Shipping launches `moon-shot' to develop zero emission vessels by 2030

The IMO's commitment to slash shipping's annual GHG emissions by 2050 by at least 50% was partly meant to boost incentives for businesses to invest in a low carbon future. A year and a half later a large coalition of such entities has come together to work on zero emissions vessels.

Coalition of influential industry heavyweights including Citi, Cargill, Lloyd’s Register, Maersk, Shell, Trafigura and Euronav move to focus industry decarbonisation efforts and overcome regulatory and infrastructure hurdles.

AN INDUSTRY coalition of 60 companies, many of them major international corporations, has committed to developing commercially viable, zero-greenhouse gas emissions vessels by 2030. 

The ambitious target, launched today in the full glare of media attention as the UN Climate Action Summit gets underway in New York, is an unprecedented industry moon-shot designed to accelerate industry efforts towards decarbonisation and add pressure on national and international regulators to support more rapid transition to fully decarbonised shipping. 

“The ambition of the ‘Getting to Zero Coalition’ is to have commercially viable zero emissions vessels operating along deep sea trade routes by 2030, supported by the necessary infrastructure for scalable zero-carbon energy sources including production, distribution, storage and bunkering,” the coalition said in a statement.

The coalition comprises 60 initial members including shipping companies, charterers, banks, ports, insurers and classification societies, but the group anticipates a rapid expansion of membership. 

While there is no formal structure in place yet, the coalition heavyweights including Citi, Cargill, Lloyd’s Register, Maersk, Shell, Trafigura and Euronav are taking the lead in the launch phase of the operation which will then cast the net wider to bolster membership.

Beyond 2020, the focus will be on technological advancement, alternative fuels production and cost and the launch pilot projects with zero emissions fuels. 

“By the end of 2023 it is expected that the possibility of a commercially viable ZEV operations by 2030 is generally accepted among key stakeholders beyond the coalition,” the coalition said.

But eventually elevated awareness and early steps in the intended direction will need to be augmented by appropriate policies, supporting critical infrastructure well beyond the design of the vessel.

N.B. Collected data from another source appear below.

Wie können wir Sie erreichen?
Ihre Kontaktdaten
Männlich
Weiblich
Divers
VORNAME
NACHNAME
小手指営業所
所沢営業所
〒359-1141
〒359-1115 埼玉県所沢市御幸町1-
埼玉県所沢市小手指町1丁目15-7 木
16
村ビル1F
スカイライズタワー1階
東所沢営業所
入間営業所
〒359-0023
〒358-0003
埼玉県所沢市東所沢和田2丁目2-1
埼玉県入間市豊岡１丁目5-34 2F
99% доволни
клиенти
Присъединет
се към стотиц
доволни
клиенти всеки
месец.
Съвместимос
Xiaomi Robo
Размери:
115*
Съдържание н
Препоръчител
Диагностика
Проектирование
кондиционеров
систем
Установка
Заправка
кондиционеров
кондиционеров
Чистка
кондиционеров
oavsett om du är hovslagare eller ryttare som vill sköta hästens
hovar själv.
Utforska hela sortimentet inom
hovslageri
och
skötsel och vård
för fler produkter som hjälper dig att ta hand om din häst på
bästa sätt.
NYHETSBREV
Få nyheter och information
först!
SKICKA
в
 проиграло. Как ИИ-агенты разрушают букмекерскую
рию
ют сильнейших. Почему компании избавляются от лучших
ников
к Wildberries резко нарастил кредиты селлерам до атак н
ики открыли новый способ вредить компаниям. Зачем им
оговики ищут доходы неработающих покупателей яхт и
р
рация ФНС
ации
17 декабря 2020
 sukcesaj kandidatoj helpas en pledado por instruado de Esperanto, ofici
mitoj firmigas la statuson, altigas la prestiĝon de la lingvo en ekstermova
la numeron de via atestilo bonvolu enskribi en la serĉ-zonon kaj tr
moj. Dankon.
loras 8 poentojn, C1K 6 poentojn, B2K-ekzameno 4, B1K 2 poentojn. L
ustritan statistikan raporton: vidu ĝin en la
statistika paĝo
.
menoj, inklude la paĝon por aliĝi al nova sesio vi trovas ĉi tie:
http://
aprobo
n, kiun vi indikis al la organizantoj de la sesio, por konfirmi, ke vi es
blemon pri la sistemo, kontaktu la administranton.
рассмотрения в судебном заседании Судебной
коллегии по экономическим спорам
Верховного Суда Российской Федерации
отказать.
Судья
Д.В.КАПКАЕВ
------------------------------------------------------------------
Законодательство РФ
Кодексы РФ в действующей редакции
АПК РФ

“80% of the challenge here is everything that needs to go on land; infrastructure, refineries, new energy,” Maersk head of Sustainability Strategy & Chief Advisor on Climate Change John Kornerup Bang told Lloyd’s List, adding that political pressure was part and parcel of the coalition’s intentions.

Mr Kornerup Bang lamented the fact that, thus far, many countries have not carried through with their commitments to meet the Paris Agreement targets when it comes to land industries.
“There is a gap that is also a problem for us as we are making the green transition because we are on the receiving end of what the terrestrial systems are capable of doing,” he said.

The IMO’s GHG strategy is limited to emissions from shipping and does not concern the production of the fuels ships use.

However, some stakeholders have argued that shipping’s quest for alternative fuels should consider their whole lifecycle to prevent GHG emissions during their production. 

The coalition intends to focus on the deployment of fuels with zero GHG emissions throughout the lifecycle, but acknowledged there may have to be a period when non-zero lifecycle missions fuels are used.

“If we rely on any energy source with an initially non-zero upstream emission, there needs to be evidence that the energy source will become zero at the latest within the timescales of completing shipping's decarbonisation,” the coalition said in a statement.